Top of EXERCISE DATA
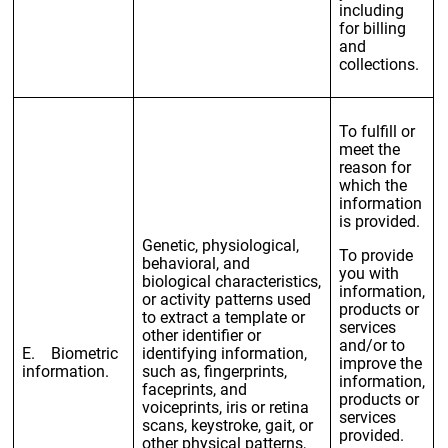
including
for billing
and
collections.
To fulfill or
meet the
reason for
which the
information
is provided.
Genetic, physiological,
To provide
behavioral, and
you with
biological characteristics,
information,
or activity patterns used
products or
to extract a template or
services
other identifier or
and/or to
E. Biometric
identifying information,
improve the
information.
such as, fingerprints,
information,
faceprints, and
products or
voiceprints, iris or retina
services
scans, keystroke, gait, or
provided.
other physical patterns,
Bottom of EXERCISE DATA
Top of EXERCISE DATA
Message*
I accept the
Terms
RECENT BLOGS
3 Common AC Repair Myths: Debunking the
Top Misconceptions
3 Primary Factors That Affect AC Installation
Bottom of EXERCISE DATA
Top of EXERCISE DATA
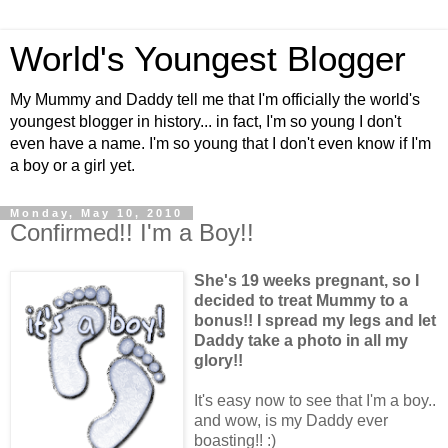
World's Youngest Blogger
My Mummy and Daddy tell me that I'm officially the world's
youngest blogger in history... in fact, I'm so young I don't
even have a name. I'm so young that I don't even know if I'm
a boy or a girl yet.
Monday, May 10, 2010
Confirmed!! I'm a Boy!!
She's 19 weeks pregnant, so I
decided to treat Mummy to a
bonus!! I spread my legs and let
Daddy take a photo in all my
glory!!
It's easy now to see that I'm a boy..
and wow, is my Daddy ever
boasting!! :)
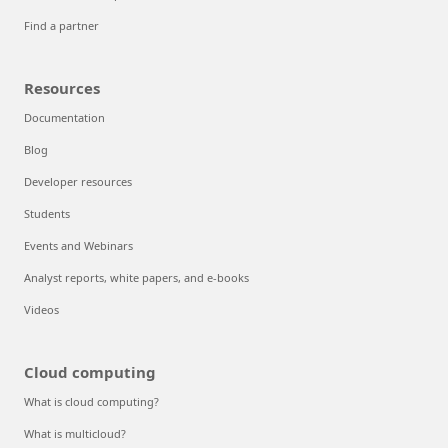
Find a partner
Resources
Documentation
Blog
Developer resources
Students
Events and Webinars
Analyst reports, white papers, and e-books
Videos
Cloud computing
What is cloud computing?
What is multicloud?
Bottom of EXERCISE DATA
■ WHAT THE TASK REQUIRES: Can you copy the lines from the line with "Find a partner" to the line with "What is multicloud?", both included, word for word and in the same order?

■ EXPECTED OUTPUT:
Find a partner
Resources
Documentation
Blog
Developer resources
Students
Events and Webinars
Analyst reports, white papers, and e-books
Videos
Cloud computing
What is cloud computing?
What is multicloud?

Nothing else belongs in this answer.